▶ _What to work on_: The answer must consist of every line in the data that contains "which".

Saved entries
╭──

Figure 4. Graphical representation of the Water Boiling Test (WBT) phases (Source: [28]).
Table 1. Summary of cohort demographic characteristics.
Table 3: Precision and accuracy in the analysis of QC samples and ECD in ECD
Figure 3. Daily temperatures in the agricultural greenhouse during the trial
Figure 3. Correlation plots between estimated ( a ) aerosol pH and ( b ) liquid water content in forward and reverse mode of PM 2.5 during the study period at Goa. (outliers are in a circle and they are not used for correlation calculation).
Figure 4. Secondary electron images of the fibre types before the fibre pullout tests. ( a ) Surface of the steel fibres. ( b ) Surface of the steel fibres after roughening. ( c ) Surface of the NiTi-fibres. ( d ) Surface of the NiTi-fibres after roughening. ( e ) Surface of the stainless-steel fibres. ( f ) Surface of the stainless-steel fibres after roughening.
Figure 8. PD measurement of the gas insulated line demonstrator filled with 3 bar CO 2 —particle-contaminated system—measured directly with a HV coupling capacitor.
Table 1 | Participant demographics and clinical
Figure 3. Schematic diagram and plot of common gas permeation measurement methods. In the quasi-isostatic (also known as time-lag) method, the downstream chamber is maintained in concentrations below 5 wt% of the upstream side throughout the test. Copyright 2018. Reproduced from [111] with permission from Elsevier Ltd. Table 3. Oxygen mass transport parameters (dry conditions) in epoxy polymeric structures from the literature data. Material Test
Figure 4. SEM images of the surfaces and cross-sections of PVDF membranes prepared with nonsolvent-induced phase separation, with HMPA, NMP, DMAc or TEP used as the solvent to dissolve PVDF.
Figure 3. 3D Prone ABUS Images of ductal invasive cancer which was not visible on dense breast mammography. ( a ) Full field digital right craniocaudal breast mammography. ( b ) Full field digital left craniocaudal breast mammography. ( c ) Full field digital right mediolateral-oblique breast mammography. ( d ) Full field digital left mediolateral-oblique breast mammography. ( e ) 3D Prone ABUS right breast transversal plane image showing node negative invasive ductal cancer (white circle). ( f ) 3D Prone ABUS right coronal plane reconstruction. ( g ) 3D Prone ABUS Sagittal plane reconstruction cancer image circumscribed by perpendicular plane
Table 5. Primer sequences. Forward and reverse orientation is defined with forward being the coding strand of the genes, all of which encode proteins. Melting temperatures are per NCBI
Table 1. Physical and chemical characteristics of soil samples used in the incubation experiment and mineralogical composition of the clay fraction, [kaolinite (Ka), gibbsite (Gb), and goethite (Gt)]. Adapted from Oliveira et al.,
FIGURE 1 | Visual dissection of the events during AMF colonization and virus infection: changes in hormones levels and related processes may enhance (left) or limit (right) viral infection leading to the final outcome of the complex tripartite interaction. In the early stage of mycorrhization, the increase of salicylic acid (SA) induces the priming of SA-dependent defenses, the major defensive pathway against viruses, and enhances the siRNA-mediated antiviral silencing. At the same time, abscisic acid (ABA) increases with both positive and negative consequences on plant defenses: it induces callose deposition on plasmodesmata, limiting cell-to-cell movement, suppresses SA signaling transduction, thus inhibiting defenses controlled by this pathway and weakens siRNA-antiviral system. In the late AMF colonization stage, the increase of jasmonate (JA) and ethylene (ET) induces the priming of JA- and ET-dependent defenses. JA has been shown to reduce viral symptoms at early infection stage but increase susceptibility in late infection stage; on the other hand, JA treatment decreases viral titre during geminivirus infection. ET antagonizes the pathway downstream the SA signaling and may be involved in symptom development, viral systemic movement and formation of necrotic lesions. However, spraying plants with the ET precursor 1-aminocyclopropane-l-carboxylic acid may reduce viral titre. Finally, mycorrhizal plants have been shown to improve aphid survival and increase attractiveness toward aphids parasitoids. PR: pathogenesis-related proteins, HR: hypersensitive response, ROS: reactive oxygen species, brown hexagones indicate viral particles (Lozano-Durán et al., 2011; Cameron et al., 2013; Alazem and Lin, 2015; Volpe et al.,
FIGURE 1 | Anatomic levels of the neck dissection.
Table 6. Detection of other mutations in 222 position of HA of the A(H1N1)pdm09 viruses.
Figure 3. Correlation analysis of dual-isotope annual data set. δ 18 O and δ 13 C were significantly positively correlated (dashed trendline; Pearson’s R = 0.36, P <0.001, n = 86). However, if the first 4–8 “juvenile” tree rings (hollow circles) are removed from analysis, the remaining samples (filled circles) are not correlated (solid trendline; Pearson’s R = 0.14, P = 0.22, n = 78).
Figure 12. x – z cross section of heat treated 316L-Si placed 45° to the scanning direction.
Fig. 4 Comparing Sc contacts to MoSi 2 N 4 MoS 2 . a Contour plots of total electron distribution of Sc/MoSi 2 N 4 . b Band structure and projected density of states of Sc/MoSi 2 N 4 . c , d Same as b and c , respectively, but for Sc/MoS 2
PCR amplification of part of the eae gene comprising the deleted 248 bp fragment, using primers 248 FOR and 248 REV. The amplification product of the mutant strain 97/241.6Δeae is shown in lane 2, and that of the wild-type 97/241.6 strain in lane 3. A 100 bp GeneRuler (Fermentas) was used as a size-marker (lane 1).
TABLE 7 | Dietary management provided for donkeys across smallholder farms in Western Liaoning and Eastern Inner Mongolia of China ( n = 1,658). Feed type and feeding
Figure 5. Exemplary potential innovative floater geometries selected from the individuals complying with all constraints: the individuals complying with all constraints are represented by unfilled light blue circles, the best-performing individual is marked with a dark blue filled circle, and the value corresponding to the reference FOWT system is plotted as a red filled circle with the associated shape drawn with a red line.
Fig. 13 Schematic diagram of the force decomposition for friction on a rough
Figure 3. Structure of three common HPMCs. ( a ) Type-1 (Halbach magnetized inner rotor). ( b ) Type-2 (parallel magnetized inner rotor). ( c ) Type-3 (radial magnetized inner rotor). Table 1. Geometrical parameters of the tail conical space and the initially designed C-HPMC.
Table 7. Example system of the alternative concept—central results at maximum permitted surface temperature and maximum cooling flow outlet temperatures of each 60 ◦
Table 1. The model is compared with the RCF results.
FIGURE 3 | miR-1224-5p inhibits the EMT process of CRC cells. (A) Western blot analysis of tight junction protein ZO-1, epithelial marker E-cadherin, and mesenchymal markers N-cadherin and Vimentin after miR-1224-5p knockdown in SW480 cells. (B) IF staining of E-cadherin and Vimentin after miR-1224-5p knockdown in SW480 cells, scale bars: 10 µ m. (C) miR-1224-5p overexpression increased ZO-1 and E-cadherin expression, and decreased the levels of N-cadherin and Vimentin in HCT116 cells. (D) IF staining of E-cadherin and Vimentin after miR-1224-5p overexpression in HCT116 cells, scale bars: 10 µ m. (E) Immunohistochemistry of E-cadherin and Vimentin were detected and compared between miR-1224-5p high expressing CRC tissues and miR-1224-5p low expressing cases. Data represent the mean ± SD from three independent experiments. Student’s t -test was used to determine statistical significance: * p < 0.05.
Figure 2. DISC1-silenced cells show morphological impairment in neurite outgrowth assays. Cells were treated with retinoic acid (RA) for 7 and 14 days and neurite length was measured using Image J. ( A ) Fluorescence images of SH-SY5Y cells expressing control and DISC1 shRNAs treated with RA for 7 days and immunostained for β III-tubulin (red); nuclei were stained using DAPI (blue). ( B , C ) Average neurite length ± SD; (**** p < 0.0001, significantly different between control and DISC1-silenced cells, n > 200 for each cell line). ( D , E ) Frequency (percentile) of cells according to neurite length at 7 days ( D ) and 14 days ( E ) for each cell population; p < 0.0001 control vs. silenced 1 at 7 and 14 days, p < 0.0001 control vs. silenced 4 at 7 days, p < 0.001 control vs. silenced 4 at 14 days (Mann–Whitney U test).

╰──

▶ _Solution for this exercise_:
Figure 3. 3D Prone ABUS Images of ductal invasive cancer which was not visible on dense breast mammography. ( a ) Full field digital right craniocaudal breast mammography. ( b ) Full field digital left craniocaudal breast mammography. ( c ) Full field digital right mediolateral-oblique breast mammography. ( d ) Full field digital left mediolateral-oblique breast mammography. ( e ) 3D Prone ABUS right breast transversal plane image showing node negative invasive ductal cancer (white circle). ( f ) 3D Prone ABUS right coronal plane reconstruction. ( g ) 3D Prone ABUS Sagittal plane reconstruction cancer image circumscribed by perpendicular plane
Table 5. Primer sequences. Forward and reverse orientation is defined with forward being the coding strand of the genes, all of which encode proteins. Melting temperatures are per NCBI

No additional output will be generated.